ETUDE : Le Destin du courage, un défi pour les dirigeants
Alors que nous franchissons le seuil de 2026, dans un monde marqué par la « polycrise », le courage s’impose comme la qualité cardinale des décideurs. Loin de l’héroïsme guerrier d’antan, il devient une discipline de pensée et d’action. Notre étude exclusive, réalisée en partenariat avec Les Entretiens auprès de 50 dirigeants d’horizons variés, révèle une mutation profonde : le courage n’est plus une option, c’est la colonne vertébrale de la fonction.
Au-delà du risque : une question d’honneur Contrairement aux idées reçues, le courage ne se résume pas à la gestion de l’aléa. Si 84 % des dirigeants considèrent le risque comme consubstantiel à leur métier , ils placent l’exposition personnelle (réputation, santé) au premier rang des risques (33 %), bien avant les enjeux financiers (27 %). Pour Serge Weinberg, cette vertu oppose le sens de l’honneur à « l’irresponsabilité statutaire » : le courage, c’est assumer ses devoirs au-delà de ses privilèges.

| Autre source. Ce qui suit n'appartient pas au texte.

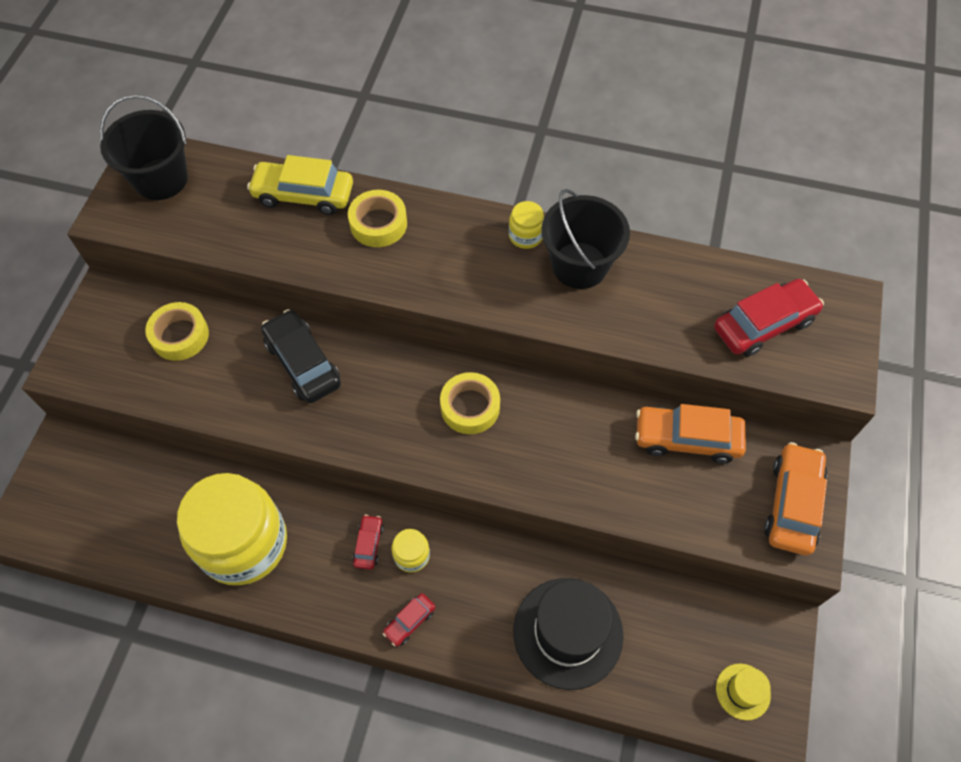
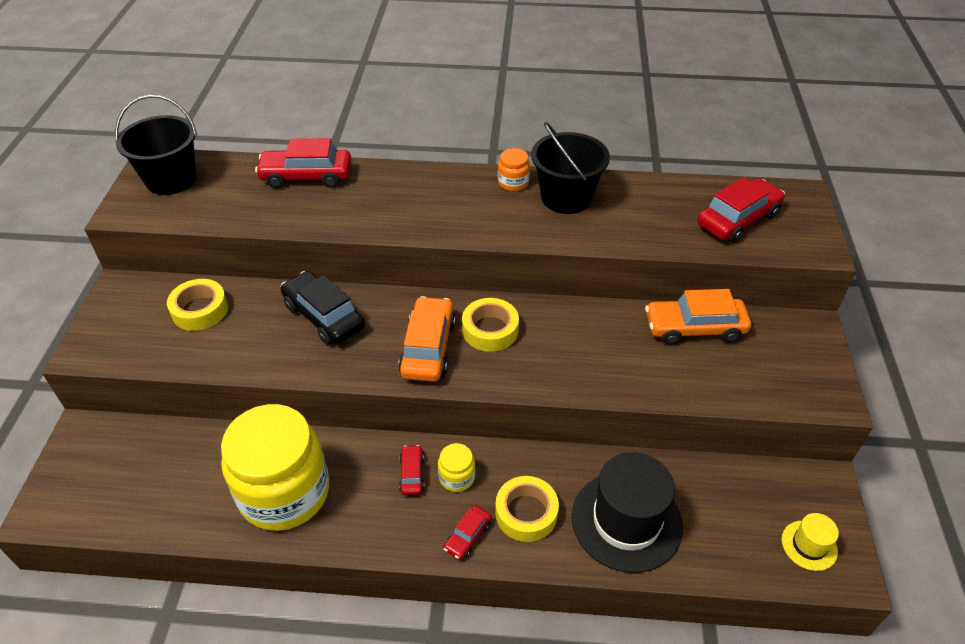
camera: 10 degrees left, 15 degrees down
(303, 195) = (306, 176): yellow car -> red car
(378, 224) = (379, 189): yellow tape -> yellow tape (526, 513)
(526, 236) = (513, 183): yellow jar -> orange jar
(792, 504) = (805, 365): orange car -> orange car (428, 348)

L’asymétrie des regrets : l’inaction coûte plus cher que l’erreur L’étude met en lumière un rapport décomplexé à l’échec. 44 % des dirigeants affirment n’avoir aucun regret décisionnel , portés par une conviction totale dans l’instant, à l’image de Cathy Collart-Geiger qui confie : « Je n’ai jamais de plan B. On attire ce en quoi on croit ». Pour ceux qui en ont, le regret porte majoritairement sur le manque d’audace ou la lenteur à décider, plutôt que sur la témérité. L’erreur est vue comme un carburant d’apprentissage, une rupture culturelle nécessaire face à une société française encore trop obsédée par le principe de précaution.
Un impératif pour 2030 : l’humilité radicale face à l’IA L’avenir exigera encore plus de bravoure. 71 % des leaders estiment que le courage sera une compétence cruciale, voire « absolument centrale », dans les cinq prochaines années. Les défis de l’IA et de la transformation durable (ESG) ne se relèveront pas avec tiédeur. Comme le souligne Frédéric Tardy (Microsoft), cela demandera le courage de la vulnérabilité : « désapprendre, expérimenter et apprendre de nouveau ».
Transmettre la flamme Enfin, le courage n’est pas inné, il se forge et se transmet. Les dirigeants invitent la nouvelle génération à cultiver la curiosité et l’expérimentation rapide. Pour Gonzague de Blignières, le destin du courage est de cesser d’être une vertu solitaire pour devenir contagieux : « À force de la partager, cette flamme personnelle devient un courage collectif ».